Yes, we need protestors, policy analysts, and movement builders. But we also need storytellers, artists, media makers, and cultural workers. We need stories that soothe us, transport us, and heal us. We need culture that is a source of joy, resilience, and resistance. We need art that inspires and fuels us to take action.
For Black women like myself, leaning into culture is a way to protect our peace at a time when many of us feel under attack, burnt out, and tired of saving America from itself. Black women in particular need stories that are a respite. We need art that is an escape and a balm. We need media that sustains and restores us.
We need culture rooted in the Black radical imagination—that deep ancestral source of inspiration, creativity, and collective dreaming that reminds us of what we’ve endured and also lets us envision new futures. Here’s what seeking sanctuary in Black culture and art looks like for me.
Watching Black films. I’m revisiting films like Bacurau, a mind-bending tale that follows a modern-day quilombo in Brazil (maroon communities created by escaped enslaved Africans) that fights back and protects itself from colonizers. I’m also watching documentaries like Nationtime and Storming Caesar’s Palace that capture the legacy of black organizing and activism.

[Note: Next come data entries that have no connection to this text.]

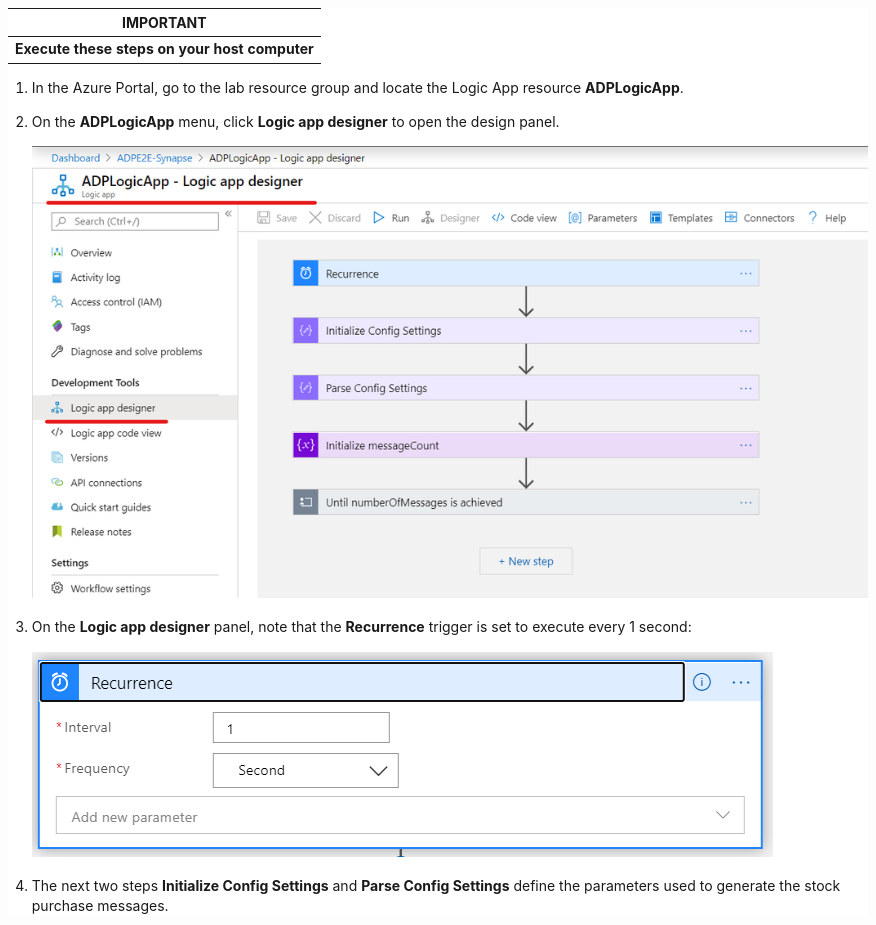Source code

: **IMPORTANT**|
-------------|
**Execute these steps on your host computer**|

1.	In the Azure Portal, go to the lab resource group and locate the Logic App resource **ADPLogicApp**. 

2.	On the **ADPLogicApp** menu, click **Logic app designer** to open the design panel.

    ![](./Media/Image11.png)

3.	On the **Logic app designer** panel, note that the **Recurrence** trigger is set to execute every 1 second:

    ![](./Media/Image12.png)

4.	The next two steps **Initialize Config Settings** and **Parse Config Settings** define the parameters used to generate the stock purchase messages.
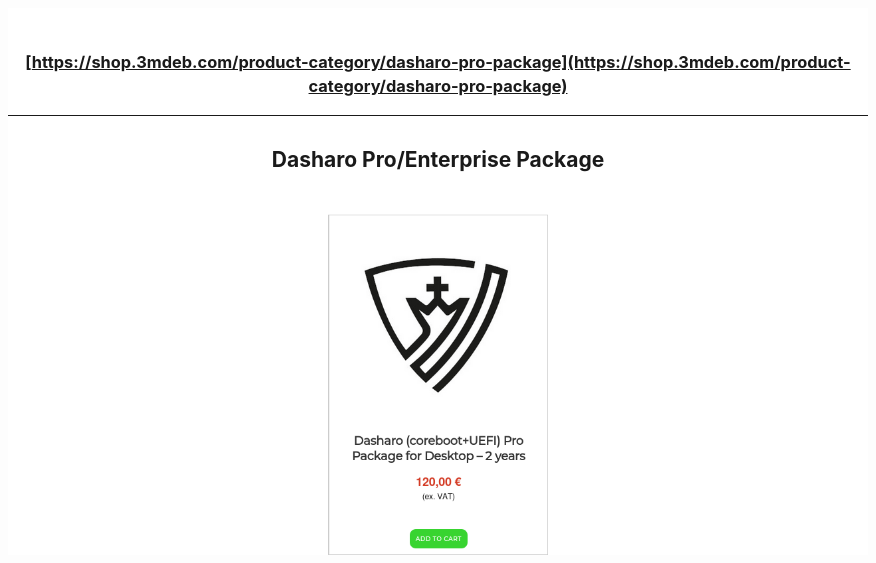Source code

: <br>

<center>

### [https://shop.3mdeb.com/product-category/dasharo-pro-package](https://shop.3mdeb.com/product-category/dasharo-pro-package)
</center>

---

## <center>Dasharo Pro/Enterprise Package</center>

<br>

<div style="display: flex; justify-content: center; align-items: center;">
  <img src="/../../img/dug_7/des5.png" width="220"/>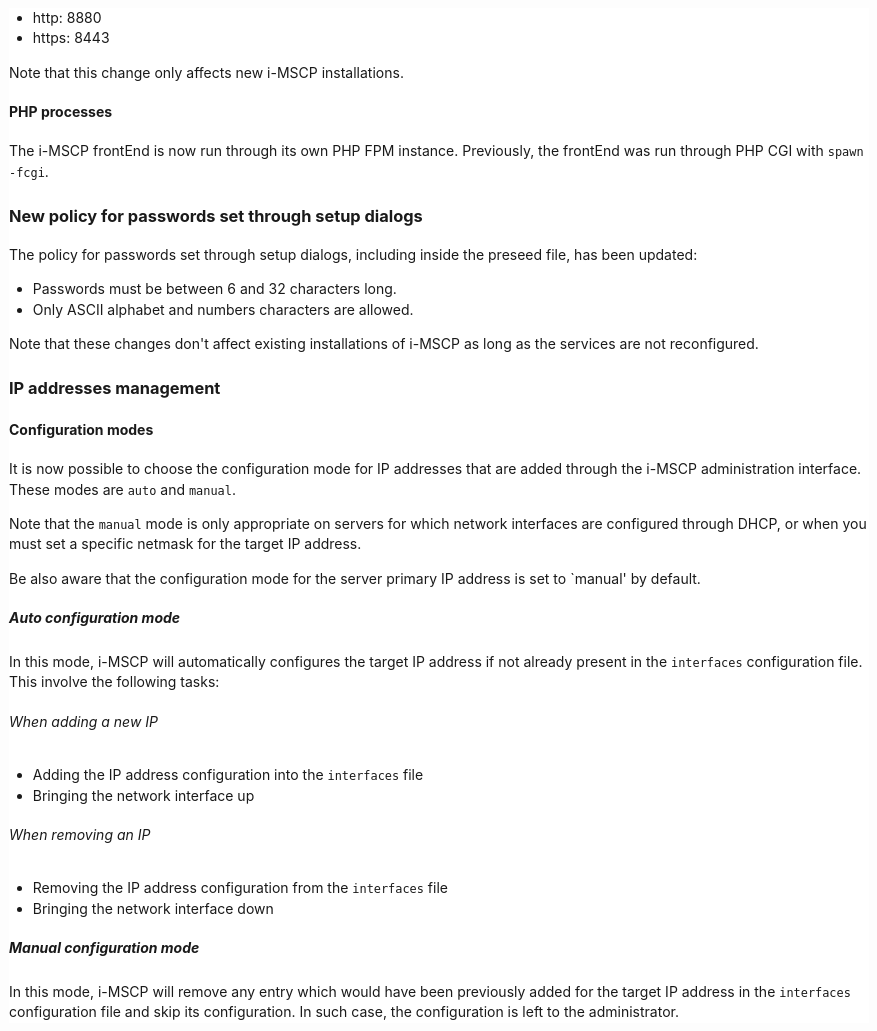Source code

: - http: 8880
- https: 8443

Note that this change only affects new i-MSCP installations.

#### PHP processes

The i-MSCP frontEnd is now run through its own PHP FPM instance. Previously, the frontEnd was run through PHP CGI with
`spawn-fcgi`.

### New policy for passwords set through setup dialogs

The policy for passwords set through setup dialogs, including inside the preseed file, has been updated:

- Passwords must be between 6 and 32 characters long.
- Only ASCII alphabet and numbers characters are allowed.

Note that these changes don't affect existing installations of i-MSCP as long as the services are not reconfigured.

### IP addresses management

#### Configuration modes

It is now possible to choose the configuration mode for IP addresses that are added through the i-MSCP administration
interface. These modes are `auto` and `manual`.

Note that the `manual` mode is only appropriate on servers for which network interfaces are configured through DHCP, or
when you must set a specific netmask for the target IP address.

Be also aware that the configuration mode for the server primary IP address is set to `manual' by default.

##### Auto configuration mode

In this mode, i-MSCP will automatically configures the target IP address if not already present in the `interfaces`
configuration file. This involve the following tasks:

###### When adding a new IP

- Adding the IP address configuration into the `interfaces` file
- Bringing the network interface up

###### When removing an IP

- Removing the IP address configuration from the `interfaces` file
- Bringing the network interface down

##### Manual configuration mode

In this mode, i-MSCP will remove any entry which would have been previously added for the target IP address in the
`interfaces` configuration file and skip its configuration. In such case, the configuration is left to the administrator.
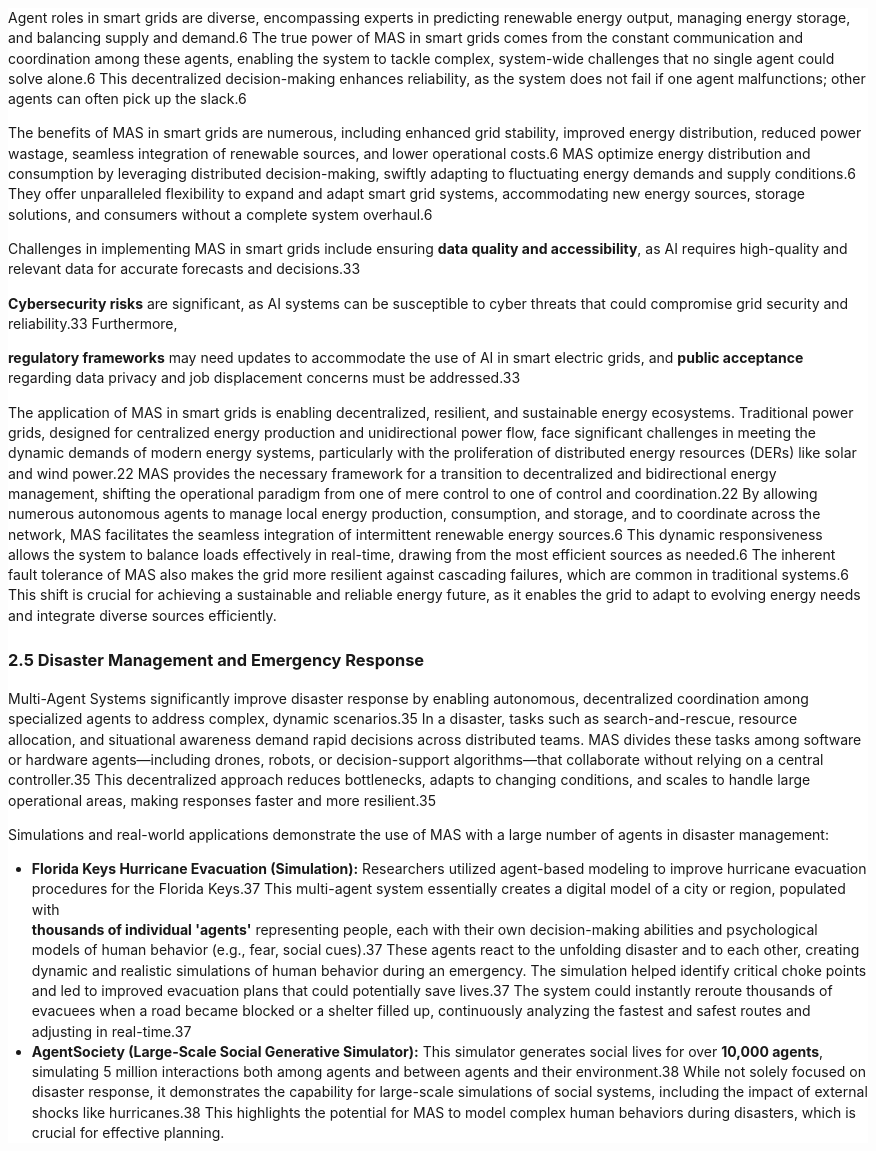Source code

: Agent roles in smart grids are diverse, encompassing experts in predicting renewable energy output, managing energy storage, and balancing supply and demand.6 The true power of MAS in smart grids comes from the constant communication and coordination among these agents, enabling the system to tackle complex, system-wide challenges that no single agent could solve alone.6 This decentralized decision-making enhances reliability, as the system does not fail if one agent malfunctions; other agents can often pick up the slack.6

The benefits of MAS in smart grids are numerous, including enhanced grid stability, improved energy distribution, reduced power wastage, seamless integration of renewable sources, and lower operational costs.6 MAS optimize energy distribution and consumption by leveraging distributed decision-making, swiftly adapting to fluctuating energy demands and supply conditions.6 They offer unparalleled flexibility to expand and adapt smart grid systems, accommodating new energy sources, storage solutions, and consumers without a complete system overhaul.6

Challenges in implementing MAS in smart grids include ensuring **data quality and accessibility**, as AI requires high-quality and relevant data for accurate forecasts and decisions.33

**Cybersecurity risks** are significant, as AI systems can be susceptible to cyber threats that could compromise grid security and reliability.33 Furthermore,

**regulatory frameworks** may need updates to accommodate the use of AI in smart electric grids, and **public acceptance** regarding data privacy and job displacement concerns must be addressed.33

The application of MAS in smart grids is enabling decentralized, resilient, and sustainable energy ecosystems. Traditional power grids, designed for centralized energy production and unidirectional power flow, face significant challenges in meeting the dynamic demands of modern energy systems, particularly with the proliferation of distributed energy resources (DERs) like solar and wind power.22 MAS provides the necessary framework for a transition to decentralized and bidirectional energy management, shifting the operational paradigm from one of mere control to one of control and coordination.22 By allowing numerous autonomous agents to manage local energy production, consumption, and storage, and to coordinate across the network, MAS facilitates the seamless integration of intermittent renewable energy sources.6 This dynamic responsiveness allows the system to balance loads effectively in real-time, drawing from the most efficient sources as needed.6 The inherent fault tolerance of MAS also makes the grid more resilient against cascading failures, which are common in traditional systems.6 This shift is crucial for achieving a sustainable and reliable energy future, as it enables the grid to adapt to evolving energy needs and integrate diverse sources efficiently.

### **2.5 Disaster Management and Emergency Response**

Multi-Agent Systems significantly improve disaster response by enabling autonomous, decentralized coordination among specialized agents to address complex, dynamic scenarios.35 In a disaster, tasks such as search-and-rescue, resource allocation, and situational awareness demand rapid decisions across distributed teams. MAS divides these tasks among software or hardware agents—including drones, robots, or decision-support algorithms—that collaborate without relying on a central controller.35 This decentralized approach reduces bottlenecks, adapts to changing conditions, and scales to handle large operational areas, making responses faster and more resilient.35

Simulations and real-world applications demonstrate the use of MAS with a large number of agents in disaster management:

* **Florida Keys Hurricane Evacuation (Simulation):** Researchers utilized agent-based modeling to improve hurricane evacuation procedures for the Florida Keys.37 This multi-agent system essentially creates a digital model of a city or region, populated with  
  **thousands of individual 'agents'** representing people, each with their own decision-making abilities and psychological models of human behavior (e.g., fear, social cues).37 These agents react to the unfolding disaster and to each other, creating dynamic and realistic simulations of human behavior during an emergency. The simulation helped identify critical choke points and led to improved evacuation plans that could potentially save lives.37 The system could instantly reroute thousands of evacuees when a road became blocked or a shelter filled up, continuously analyzing the fastest and safest routes and adjusting in real-time.37  
* **AgentSociety (Large-Scale Social Generative Simulator):** This simulator generates social lives for over **10,000 agents**, simulating 5 million interactions both among agents and between agents and their environment.38 While not solely focused on disaster response, it demonstrates the capability for large-scale simulations of social systems, including the impact of external shocks like hurricanes.38 This highlights the potential for MAS to model complex human behaviors during disasters, which is crucial for effective planning.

Watching Black TV shows. I’m laughing out loud at Southside and Diarra from Detroit, shows that find the (absurd and subversive) humor in everyday Black life. I’m also getting fired up watching the story of abolitionist John Brown in Good Lord Bird and feeling ready to take down capitalism with the fever dream that’s I’m a Virgo.
Reading Black books. I’m burying my head in books like the short story collection Neighbors and Other Stories from unsung Black writer Diane Oliver. I’m also getting excited for upcoming memoirs from two of my favorites musicians, rapper Jean Grae and the one and only Neneh Cherry.
Listening to Black music. I’m putting some of my favorites on replay as I seek out music that contains the multitudes of Black joy, pain, love, and mourning. Kendrick reminds me that we gon’ be alright. Gospel singer LaShun Pace tells me I’m more than a conqueror. Bam Bam makes me want to shout and release some stress. Nubiya Garcia connects me to sounds across the diaspora.
Experiencing Black art. I’m getting lost in the work of Ayana V. Jackson and her powerful meditation on the Middle Passage. I’m also finding my way to art inspired by Afro-Surrealism. Because truly, what better to understand this current moment than through surrealism.
What are you watching, reading, or listening to this month? How are you seeking sanctuary in art and culture this month?